After a while, it stopped. Gaheris emerged on his knees, mouth dry and coughing. He stopped when he saw the elpis vault. The web no longer intertwined amongst the now charred shelves. The liquid, on both the floor and in his necklace, was a dull gold, no longer throbbing with incandesce. Gaheris stayed on his knees and waited for the world to end.
But then, beneath closed eyelids, came a flickering. Gaheris opened his eyes. The vault began to throb with an absorbing power. Stitching itself back together was the golden web, burgeoning deeper and deeper into the recesses.
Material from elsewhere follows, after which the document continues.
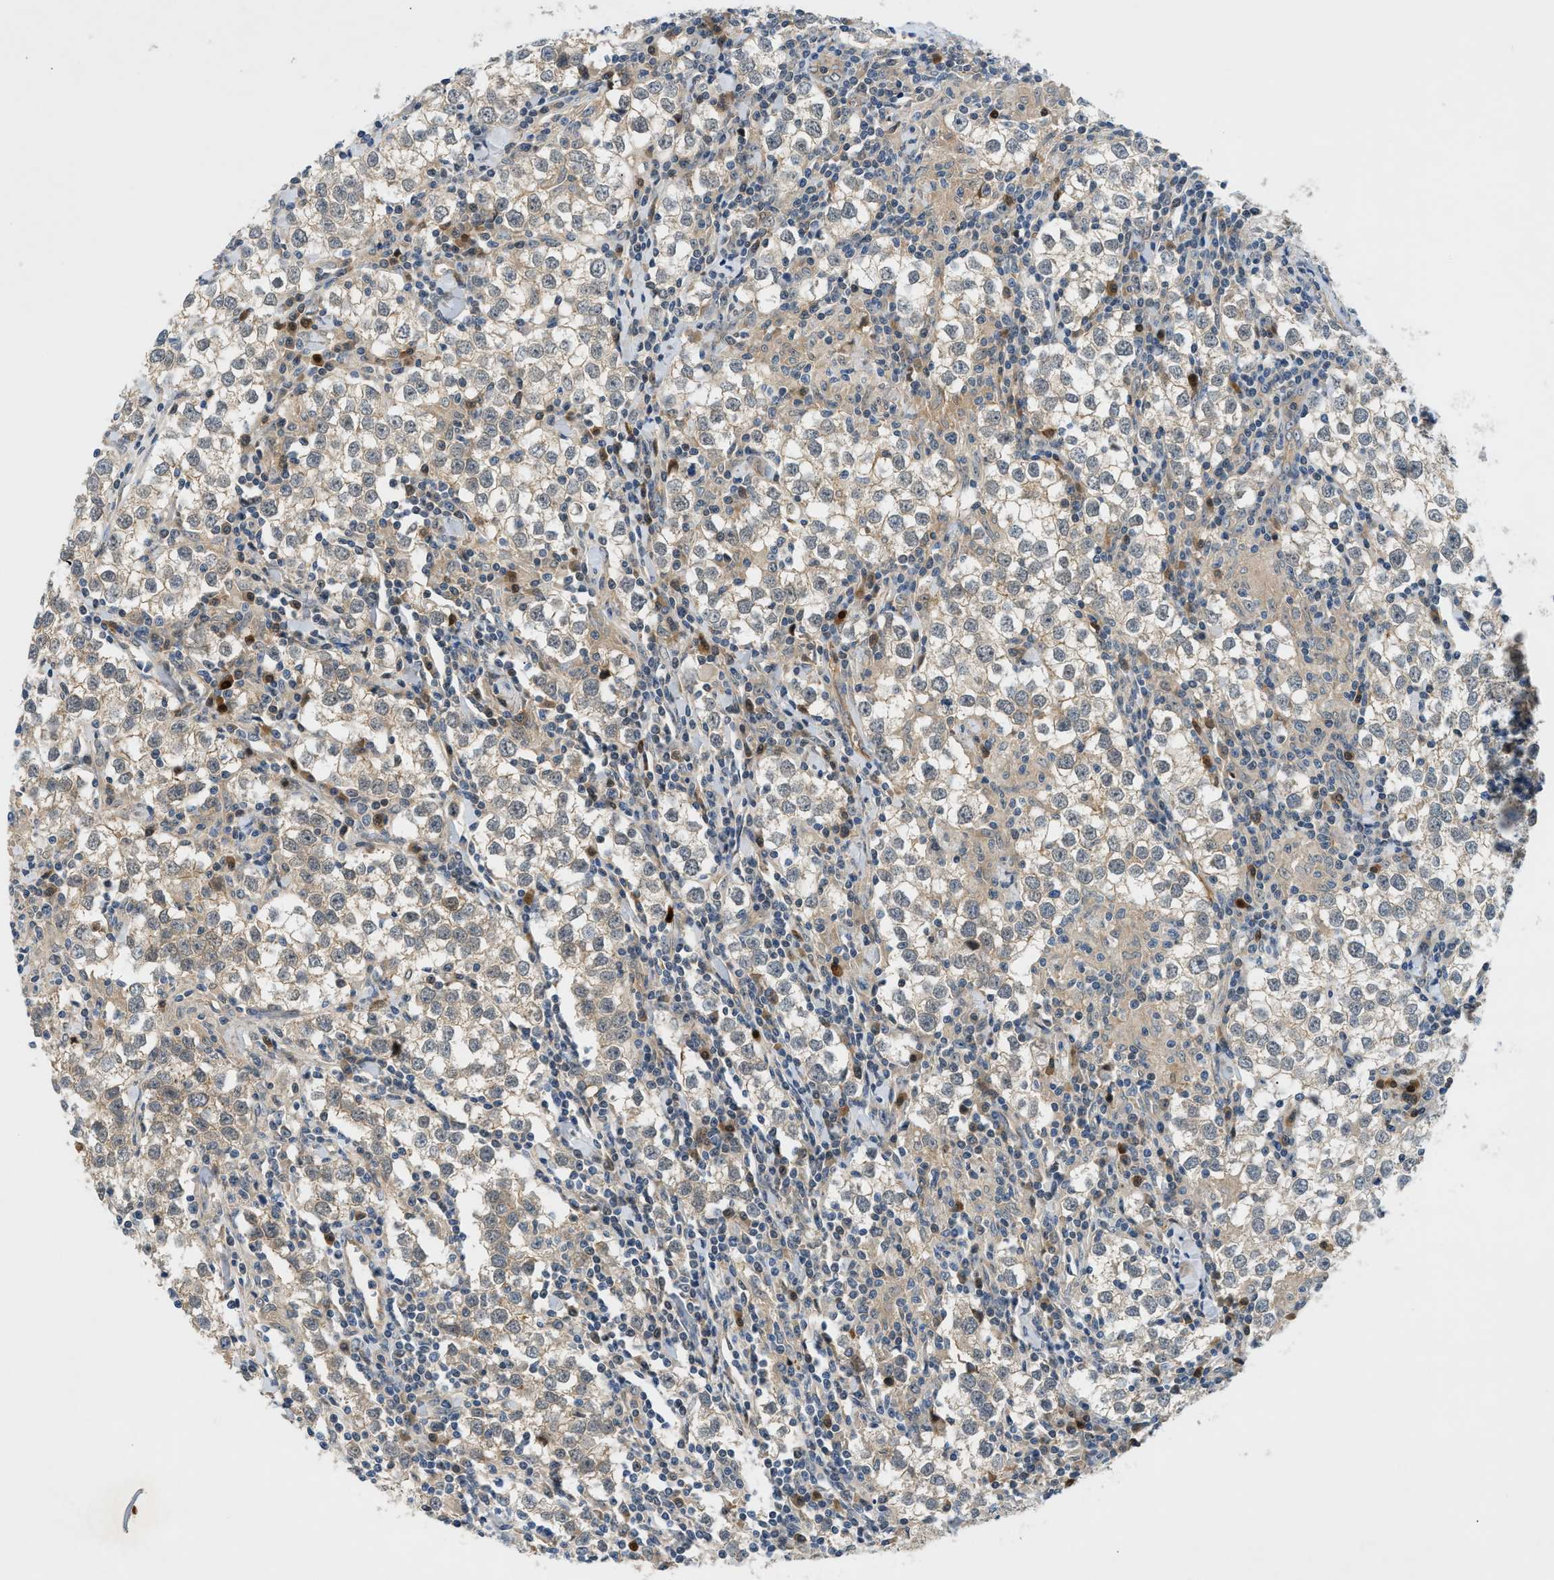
{"staining": {"intensity": "weak", "quantity": ">75%", "location": "cytoplasmic/membranous"}, "tissue": "testis cancer", "cell_type": "Tumor cells", "image_type": "cancer", "snomed": [{"axis": "morphology", "description": "Seminoma, NOS"}, {"axis": "morphology", "description": "Carcinoma, Embryonal, NOS"}, {"axis": "topography", "description": "Testis"}], "caption": "Testis cancer stained with a protein marker exhibits weak staining in tumor cells.", "gene": "TRAK2", "patient": {"sex": "male", "age": 36}}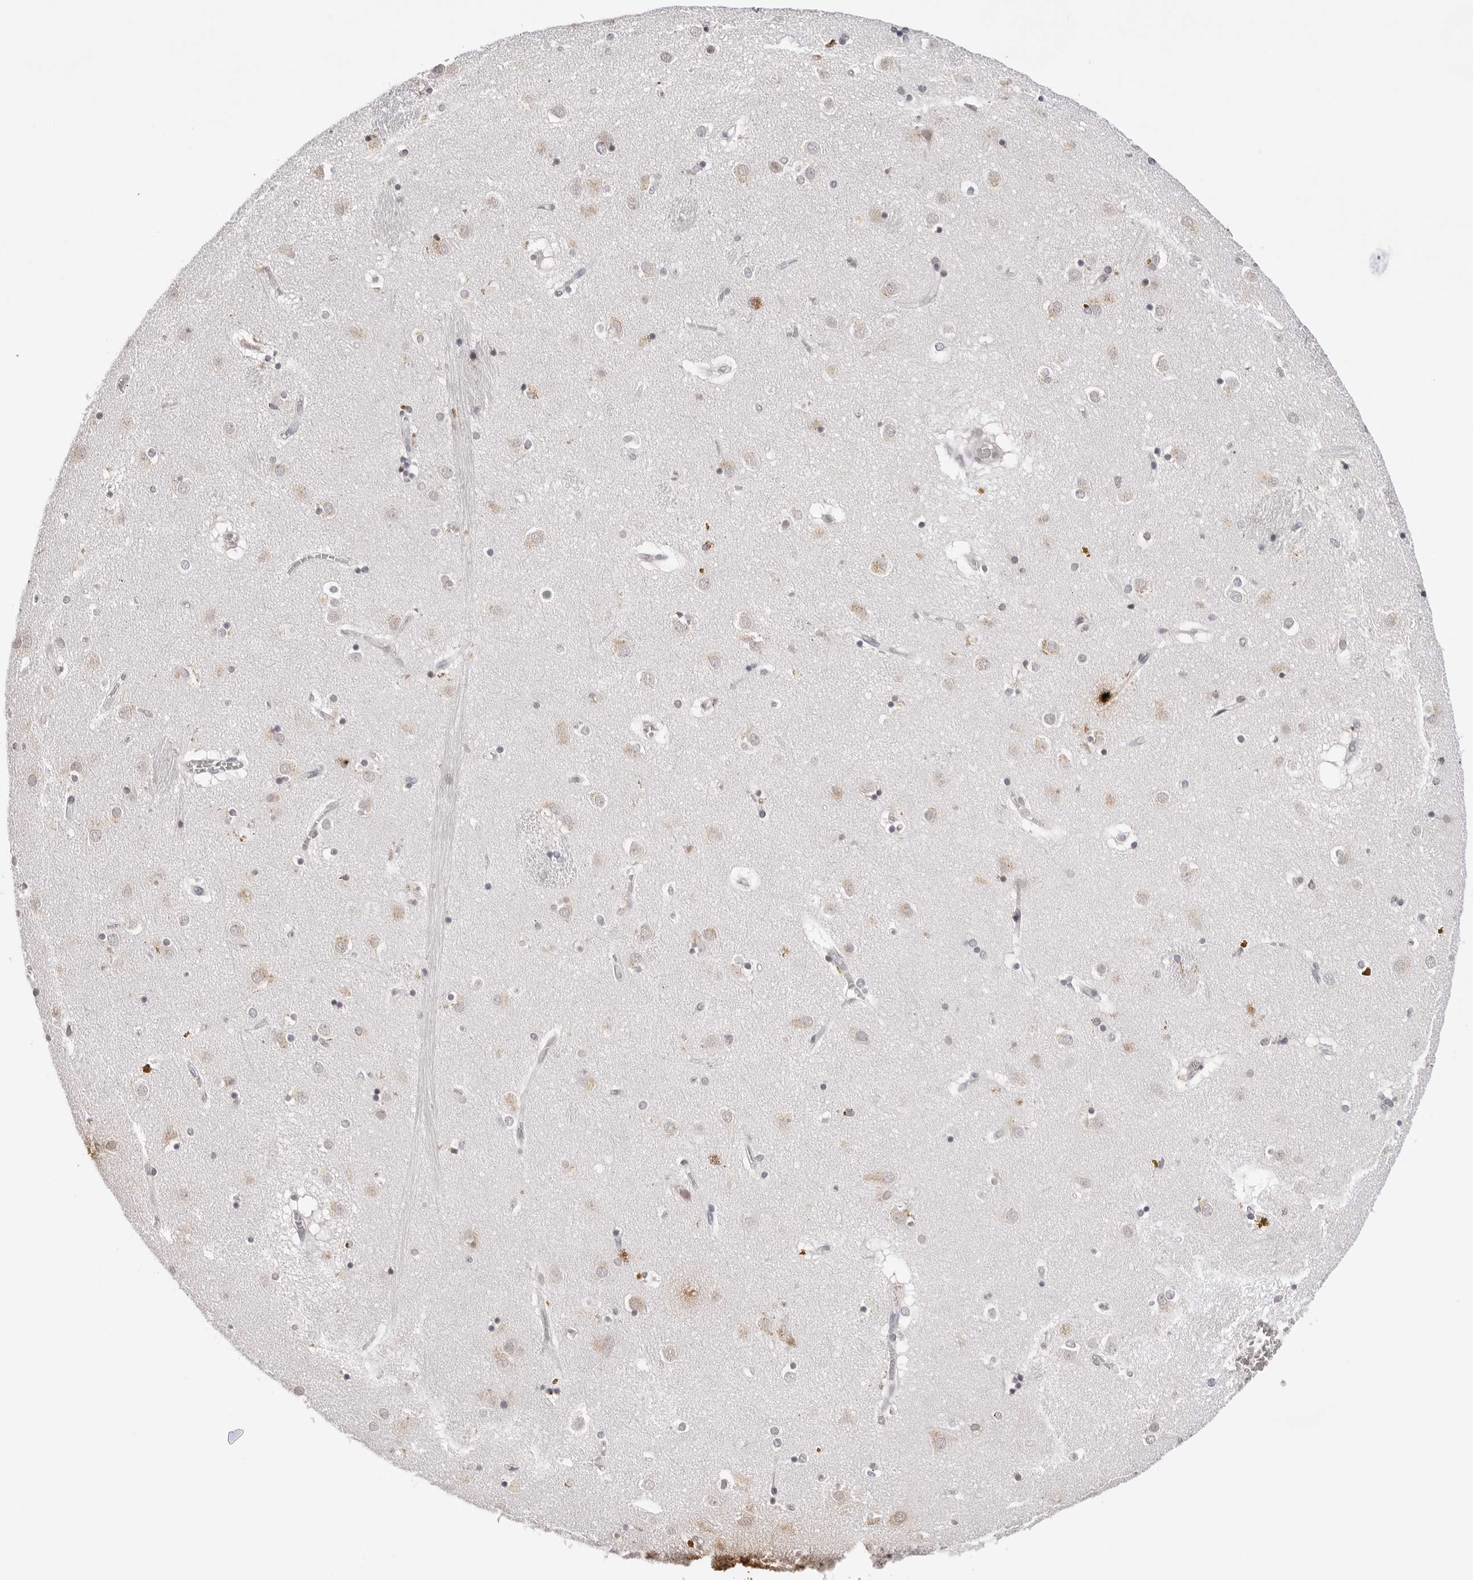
{"staining": {"intensity": "negative", "quantity": "none", "location": "none"}, "tissue": "caudate", "cell_type": "Glial cells", "image_type": "normal", "snomed": [{"axis": "morphology", "description": "Normal tissue, NOS"}, {"axis": "topography", "description": "Lateral ventricle wall"}], "caption": "IHC micrograph of normal human caudate stained for a protein (brown), which exhibits no staining in glial cells.", "gene": "IL17RA", "patient": {"sex": "male", "age": 70}}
Gaheris laughed and couldn’t stop.
He began feeling his way through the catacombs. Perhaps the city wouldn’t be splintered of gold. But, as the air became fresher, so too did the light. Soon, Gaheris emerged into an open-air throne room. The bodies were joined by debris and snow, the castle was charred and pulverised beyond. He clambered over the remains to the castle steps, furiously scrambling through the ground. His hands looked for any tinge of gold, for anything that threaded itself through the cobblestones. But all he could see was the waning red light. He grabbed his necklace. It had not dimmed. Snow began to fall, lightly. Where were the veins?!
“Gaheris!” He ignored Phoebe, scrambling forward with searching hands. “Gaheris?”
“Wait. I -” Gaheris stopped. There, running through the snow, was a vein of gold. “Phoebe! There’s still gold!” Gaheris looked up at her and grinned. She smiled back with equal wonder. He glanced up at the dying sun, placing his hand on the warm throb of the vein.
And, as the sirens began wailing again with the destruction of the castle, Gaheris looked out towards the college and the city beyond. He heavily thought of the endless days ahead, living through an endless winter and bleeding sun. But, he relaxed, because under his settled fingertips thumped the persistent life beat of Chairn’s soul.